Tony accepted the drink. It was touching, actually, that Clint got him a refill. Considerate, that one. He sipped from the straw, taking a moment to consider the question before falling to the step and sitting beside his friend.
“I was in a war in my Dreams,” Tony said. Surely, Clint with his backstory in this reality would understand coming back from so much war and death a little different. “I… came back with demons.” He’d died. Right? He thought he’d died. Falling through the wormhole, in space where he’d never thought he’d return… and that changed a person.
War Clint understood, in great detail and at great length.

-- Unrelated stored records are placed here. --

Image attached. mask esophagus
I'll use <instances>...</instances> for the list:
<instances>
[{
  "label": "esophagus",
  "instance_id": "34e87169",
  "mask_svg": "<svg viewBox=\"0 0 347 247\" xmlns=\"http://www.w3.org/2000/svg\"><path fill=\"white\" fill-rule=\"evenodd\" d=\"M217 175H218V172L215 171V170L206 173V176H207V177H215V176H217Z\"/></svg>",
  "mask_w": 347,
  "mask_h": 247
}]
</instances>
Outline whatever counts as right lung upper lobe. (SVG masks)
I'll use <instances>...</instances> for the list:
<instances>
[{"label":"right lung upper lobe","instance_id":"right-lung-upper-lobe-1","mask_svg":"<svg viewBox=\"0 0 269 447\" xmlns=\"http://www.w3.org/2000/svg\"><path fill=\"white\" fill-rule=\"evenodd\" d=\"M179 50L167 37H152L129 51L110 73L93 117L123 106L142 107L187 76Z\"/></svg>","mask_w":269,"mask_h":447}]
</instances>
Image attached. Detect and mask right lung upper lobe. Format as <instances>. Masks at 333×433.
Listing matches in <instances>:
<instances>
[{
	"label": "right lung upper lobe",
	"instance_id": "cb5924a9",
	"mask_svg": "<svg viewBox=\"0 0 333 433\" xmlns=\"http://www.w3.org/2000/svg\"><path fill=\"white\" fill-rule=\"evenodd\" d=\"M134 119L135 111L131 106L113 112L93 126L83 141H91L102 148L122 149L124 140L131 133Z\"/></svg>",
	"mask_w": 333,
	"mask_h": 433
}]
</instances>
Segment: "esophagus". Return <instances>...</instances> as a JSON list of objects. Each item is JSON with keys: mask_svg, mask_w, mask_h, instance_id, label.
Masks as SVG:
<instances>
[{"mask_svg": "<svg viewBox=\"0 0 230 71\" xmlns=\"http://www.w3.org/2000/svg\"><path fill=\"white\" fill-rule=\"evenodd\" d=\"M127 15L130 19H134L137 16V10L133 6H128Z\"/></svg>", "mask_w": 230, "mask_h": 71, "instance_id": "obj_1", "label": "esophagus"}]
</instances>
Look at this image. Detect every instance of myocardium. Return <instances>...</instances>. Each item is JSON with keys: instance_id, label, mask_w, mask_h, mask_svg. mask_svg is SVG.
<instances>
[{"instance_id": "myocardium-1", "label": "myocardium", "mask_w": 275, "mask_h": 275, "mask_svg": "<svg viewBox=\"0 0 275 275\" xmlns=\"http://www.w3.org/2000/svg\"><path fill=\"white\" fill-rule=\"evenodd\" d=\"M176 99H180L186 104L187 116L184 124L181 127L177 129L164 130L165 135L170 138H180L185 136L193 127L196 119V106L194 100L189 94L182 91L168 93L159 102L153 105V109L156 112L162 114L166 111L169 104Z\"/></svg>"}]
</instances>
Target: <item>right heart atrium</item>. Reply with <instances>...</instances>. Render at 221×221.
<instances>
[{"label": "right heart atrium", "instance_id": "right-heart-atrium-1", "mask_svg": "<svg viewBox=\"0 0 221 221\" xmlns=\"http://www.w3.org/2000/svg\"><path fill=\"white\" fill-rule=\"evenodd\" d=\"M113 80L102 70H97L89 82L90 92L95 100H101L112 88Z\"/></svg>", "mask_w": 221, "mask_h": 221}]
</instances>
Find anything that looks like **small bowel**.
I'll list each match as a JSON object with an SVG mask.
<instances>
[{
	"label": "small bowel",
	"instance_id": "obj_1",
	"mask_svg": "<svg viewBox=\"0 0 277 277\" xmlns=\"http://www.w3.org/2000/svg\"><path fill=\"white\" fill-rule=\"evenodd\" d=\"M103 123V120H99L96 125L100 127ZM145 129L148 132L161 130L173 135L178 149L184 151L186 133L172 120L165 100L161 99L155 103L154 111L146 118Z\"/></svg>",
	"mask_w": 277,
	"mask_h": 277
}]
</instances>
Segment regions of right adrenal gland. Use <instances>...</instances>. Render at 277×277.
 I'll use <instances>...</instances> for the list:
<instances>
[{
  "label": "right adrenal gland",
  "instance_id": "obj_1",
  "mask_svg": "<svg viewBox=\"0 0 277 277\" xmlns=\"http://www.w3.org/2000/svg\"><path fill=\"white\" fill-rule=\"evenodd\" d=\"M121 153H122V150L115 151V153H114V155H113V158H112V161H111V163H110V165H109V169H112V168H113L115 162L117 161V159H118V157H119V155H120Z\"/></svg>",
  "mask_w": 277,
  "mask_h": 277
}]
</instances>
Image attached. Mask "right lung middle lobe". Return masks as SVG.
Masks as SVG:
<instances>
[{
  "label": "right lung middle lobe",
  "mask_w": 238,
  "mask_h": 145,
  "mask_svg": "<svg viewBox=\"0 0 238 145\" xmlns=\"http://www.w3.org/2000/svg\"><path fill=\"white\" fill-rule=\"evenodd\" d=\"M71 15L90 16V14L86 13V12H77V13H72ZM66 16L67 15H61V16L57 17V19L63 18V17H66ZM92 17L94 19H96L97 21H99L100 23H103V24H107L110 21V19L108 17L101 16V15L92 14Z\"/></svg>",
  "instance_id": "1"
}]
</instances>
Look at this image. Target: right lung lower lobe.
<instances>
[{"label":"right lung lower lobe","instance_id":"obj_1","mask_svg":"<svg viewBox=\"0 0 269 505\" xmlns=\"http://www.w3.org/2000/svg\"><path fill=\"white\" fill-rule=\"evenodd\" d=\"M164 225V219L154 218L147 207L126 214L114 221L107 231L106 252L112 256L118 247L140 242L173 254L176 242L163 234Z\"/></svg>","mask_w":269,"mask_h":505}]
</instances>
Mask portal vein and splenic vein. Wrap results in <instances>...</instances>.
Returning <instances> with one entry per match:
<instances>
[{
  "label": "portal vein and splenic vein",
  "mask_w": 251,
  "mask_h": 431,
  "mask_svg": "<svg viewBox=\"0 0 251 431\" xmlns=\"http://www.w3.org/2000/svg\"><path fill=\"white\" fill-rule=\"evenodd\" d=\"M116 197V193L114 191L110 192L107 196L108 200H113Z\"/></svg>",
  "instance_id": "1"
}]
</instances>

He understood the trauma that it could cause too. “Understandable,” things like that, they changed people, sometimes in ways that you couldn’t always tell. “We were all made to go through um… sessions and stuff, with one of the quacks from the department.” They were nice enough people, and always so very understanding. But coming out of a war zone where children were carrying automatic weapons wasn’t something that could be wiped away with just a few discussions.
“Although it’s probably a little weirder here, you know, with the dreams.” Since it was maybe a little harder to explain. “Pepper know?” Clint wasn’t one for sharing feelings, but it was likely that Tony should talk to someone about that stuff.
“It’s… I don’t want to assume it’s anything like what you’ve been through. I wouldn’t want to disrespect your service in such a way. But I can’t shake this... whatever it is.” Tony ran his hands over his face, trying to scrub the panic away by rubbing fingertips against his closed eyes. “Yes. She talks me down half the time.”
Clint hadn’t come back too messed up. There were days where the slightest noise got him going, where he needed to leave his aids out and just hole up at home. He still wasn’t great about loud noises or bangs, but the therapy afterwards had helped a hell of a lot. “Trauma is trauma, it hardly matters how it happened. I mean, the dreams they-- they feel real enough.” Because as much as Clint knew he didn’t grow up an orphan, he sometime felt like it, because the memories were just so vivid. “It’s not like this stuff just goes away overnight either, you gotta deal for a bit. And not like, apologise for it. It’s cool, I get it. Shit happens.”
Whatever triggered it wasn’t something Tony had control over, and Clint probably understood that more than most.
At least Tony hadn’t left Clint sitting alone in a restaurant… for good. He’d waited outside, calmed himself down a bit, and explained. It was more than some people got. Clint was turning into a good friend. One of Tony’s better friends--one of Tony’s only friends?--and Tony didn’t want to mess that up.
“No apologies.” Tony shook his head. “I’m working on it. I should… probably go see Pepper.” She made his world better. She could help with this, too. “You don’t mind if I bail out, do you?”
“Nah, no worries. You be okay to drive? You want me to call a cab?” Panic attacks were not fun, and Clint didn’t expect that it’d be easy to just shake it off and go about things as if nothing happened. If Tony needed to bail out and chill for however long with his girl, Clint understood. “We can hang out another time.” When Clint could maybe avoid triggers.
It was hard to avoid triggers when Tony wasn’t really sure what triggered it in the first place. But still, avoiding them would be good. Really good. He shrugged his shoulders. “I’ll be all right.” He could listen to some music in his car for a few minutes, calm himself, down, then head home to Pep. “Thanks.” He lifted the soda cup, as if he was just thanking Clint for the food. But he was really thanking the other man for being so understanding. Being such a good friend. (This was about as sappy as Tony Stark ever got.)